The house voted on Friday against two amendments removing anti-Net Neutrality from an important government funding proposal. One amendment was by Rep. Jose Serrano, the other Rep. Nita Lowey.

Rep. Jose Serrano said, “Maybe every so often we can be on the side of the American people and not corporations.” However, the House majority does not appear to be in agreement when it comes to Net Neutrality.

The 158-page bill has anti-Net Neutrailty built in, and would take money from the FCC, which it needs to keep up internet protections. These would also stop regulations from being in effect until after the courts have made a decisions, which would stretch on for years.

A federal court has rejected attempts by cable, phone, and wireless lobbies to delay the rules, and Serrano said,  “You’re not supposed to legislate in an appropriations bill.”

Despite the widespread demand for open internet in the U.S. and both political parties, some members of Congress are pushing to eliminate FCC protections for which millions called, mostly due to large campaign contributions by telecom providers.

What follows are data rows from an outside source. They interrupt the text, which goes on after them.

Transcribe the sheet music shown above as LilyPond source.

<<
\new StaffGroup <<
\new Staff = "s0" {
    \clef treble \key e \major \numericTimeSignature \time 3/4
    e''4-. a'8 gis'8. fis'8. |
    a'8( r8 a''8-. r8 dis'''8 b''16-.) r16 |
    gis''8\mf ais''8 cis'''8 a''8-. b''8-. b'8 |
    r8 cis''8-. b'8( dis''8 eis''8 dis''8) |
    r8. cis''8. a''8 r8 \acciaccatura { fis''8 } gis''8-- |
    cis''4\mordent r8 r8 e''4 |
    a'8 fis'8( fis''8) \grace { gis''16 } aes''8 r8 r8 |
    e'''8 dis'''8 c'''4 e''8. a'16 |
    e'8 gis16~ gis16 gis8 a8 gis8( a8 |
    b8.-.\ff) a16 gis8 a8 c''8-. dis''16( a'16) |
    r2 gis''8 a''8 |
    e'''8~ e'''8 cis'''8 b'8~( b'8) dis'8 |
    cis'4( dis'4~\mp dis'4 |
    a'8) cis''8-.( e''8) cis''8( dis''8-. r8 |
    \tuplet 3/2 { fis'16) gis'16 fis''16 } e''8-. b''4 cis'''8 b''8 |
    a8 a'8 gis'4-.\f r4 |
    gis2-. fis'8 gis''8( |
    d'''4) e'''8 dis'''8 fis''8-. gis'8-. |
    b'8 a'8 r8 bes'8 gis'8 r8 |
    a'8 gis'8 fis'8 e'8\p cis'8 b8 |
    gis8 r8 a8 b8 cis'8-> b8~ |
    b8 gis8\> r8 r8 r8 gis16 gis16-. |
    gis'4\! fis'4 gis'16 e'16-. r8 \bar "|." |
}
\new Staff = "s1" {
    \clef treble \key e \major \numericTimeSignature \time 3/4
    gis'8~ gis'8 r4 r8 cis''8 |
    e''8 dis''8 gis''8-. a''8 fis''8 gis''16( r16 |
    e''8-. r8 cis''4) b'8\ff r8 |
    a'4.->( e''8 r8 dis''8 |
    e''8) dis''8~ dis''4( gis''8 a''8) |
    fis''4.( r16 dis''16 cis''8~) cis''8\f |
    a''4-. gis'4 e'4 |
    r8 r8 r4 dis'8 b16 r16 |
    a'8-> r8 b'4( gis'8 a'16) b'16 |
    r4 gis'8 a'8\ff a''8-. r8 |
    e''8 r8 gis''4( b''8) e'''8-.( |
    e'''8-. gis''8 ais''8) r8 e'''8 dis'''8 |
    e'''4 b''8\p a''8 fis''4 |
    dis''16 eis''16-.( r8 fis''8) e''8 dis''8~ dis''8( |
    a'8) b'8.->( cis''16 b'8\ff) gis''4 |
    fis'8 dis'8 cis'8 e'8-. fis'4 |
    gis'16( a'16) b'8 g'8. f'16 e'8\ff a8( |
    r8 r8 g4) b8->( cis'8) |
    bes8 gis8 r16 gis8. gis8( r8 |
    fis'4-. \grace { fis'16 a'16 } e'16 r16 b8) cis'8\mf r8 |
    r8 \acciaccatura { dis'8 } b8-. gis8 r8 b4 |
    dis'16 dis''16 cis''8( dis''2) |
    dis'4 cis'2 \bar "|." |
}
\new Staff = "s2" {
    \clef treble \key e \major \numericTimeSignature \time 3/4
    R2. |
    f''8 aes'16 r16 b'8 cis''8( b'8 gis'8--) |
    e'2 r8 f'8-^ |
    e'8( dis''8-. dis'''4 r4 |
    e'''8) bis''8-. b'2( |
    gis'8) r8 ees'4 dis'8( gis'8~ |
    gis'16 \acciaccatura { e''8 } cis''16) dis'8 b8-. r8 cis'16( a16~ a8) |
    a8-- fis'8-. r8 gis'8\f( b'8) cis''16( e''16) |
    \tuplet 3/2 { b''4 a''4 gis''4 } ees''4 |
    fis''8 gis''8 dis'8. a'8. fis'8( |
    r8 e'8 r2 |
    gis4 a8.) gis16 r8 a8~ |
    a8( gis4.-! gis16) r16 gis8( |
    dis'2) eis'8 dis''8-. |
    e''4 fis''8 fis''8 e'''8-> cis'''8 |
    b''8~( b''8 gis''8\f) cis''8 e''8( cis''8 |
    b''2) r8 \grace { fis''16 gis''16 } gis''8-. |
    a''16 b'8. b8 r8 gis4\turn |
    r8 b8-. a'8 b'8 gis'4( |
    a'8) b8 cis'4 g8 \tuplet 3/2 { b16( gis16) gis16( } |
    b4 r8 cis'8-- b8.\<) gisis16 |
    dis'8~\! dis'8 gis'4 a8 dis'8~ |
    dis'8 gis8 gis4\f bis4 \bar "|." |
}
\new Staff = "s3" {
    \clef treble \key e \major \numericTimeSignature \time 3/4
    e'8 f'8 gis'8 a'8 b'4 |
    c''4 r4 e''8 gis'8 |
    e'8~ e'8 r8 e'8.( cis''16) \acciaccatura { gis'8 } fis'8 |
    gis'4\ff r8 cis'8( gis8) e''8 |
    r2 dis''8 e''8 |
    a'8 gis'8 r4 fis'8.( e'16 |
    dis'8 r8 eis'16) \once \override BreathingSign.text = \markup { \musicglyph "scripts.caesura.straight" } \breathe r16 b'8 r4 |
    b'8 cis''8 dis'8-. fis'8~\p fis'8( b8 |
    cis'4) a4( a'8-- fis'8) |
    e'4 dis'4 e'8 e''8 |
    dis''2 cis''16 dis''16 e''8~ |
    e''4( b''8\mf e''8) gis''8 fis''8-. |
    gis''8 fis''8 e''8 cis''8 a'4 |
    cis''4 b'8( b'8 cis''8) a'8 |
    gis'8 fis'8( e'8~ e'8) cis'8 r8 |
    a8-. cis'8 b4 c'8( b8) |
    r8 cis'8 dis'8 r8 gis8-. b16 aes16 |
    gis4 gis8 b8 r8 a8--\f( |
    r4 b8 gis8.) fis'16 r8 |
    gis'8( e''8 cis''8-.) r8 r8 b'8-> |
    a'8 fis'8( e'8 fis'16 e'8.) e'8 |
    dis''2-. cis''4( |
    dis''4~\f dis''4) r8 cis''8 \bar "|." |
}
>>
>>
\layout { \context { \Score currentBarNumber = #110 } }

“Blocking Net Neutrality means blocking the open Internet. My colleagues are trying to give corporations more freedom … while putting more restrictions on individual citizens,” said Serrano.

Members of Congress are involved with major internet service providers and are not heeding the public. Instead, they are pressing to stop open internet and open fast and slow lanes to specific websites, despite the FCC’s appropriate actions to call on the public.

More than 60 groups for social rights and justice urged the chairman of the House appropriations to eliminate anti-Net Neutrality language. Only Rep. Lowey paid attention.

The Free Press Action Fund, the American Civil Liberties Union, the Center for Media Justice, ColorOfChange.org, the Electronic Frontier Foundation, the National Hispanic Media Coalition, the New America Foundation’s Open Technology Institute, and Writers Guild of America West are just a few of the groups who signed petitions.

People are calling for citizens to contact their Congress before the vote on funding, and tell them to get rid of the anti-Net Neutrality language completely.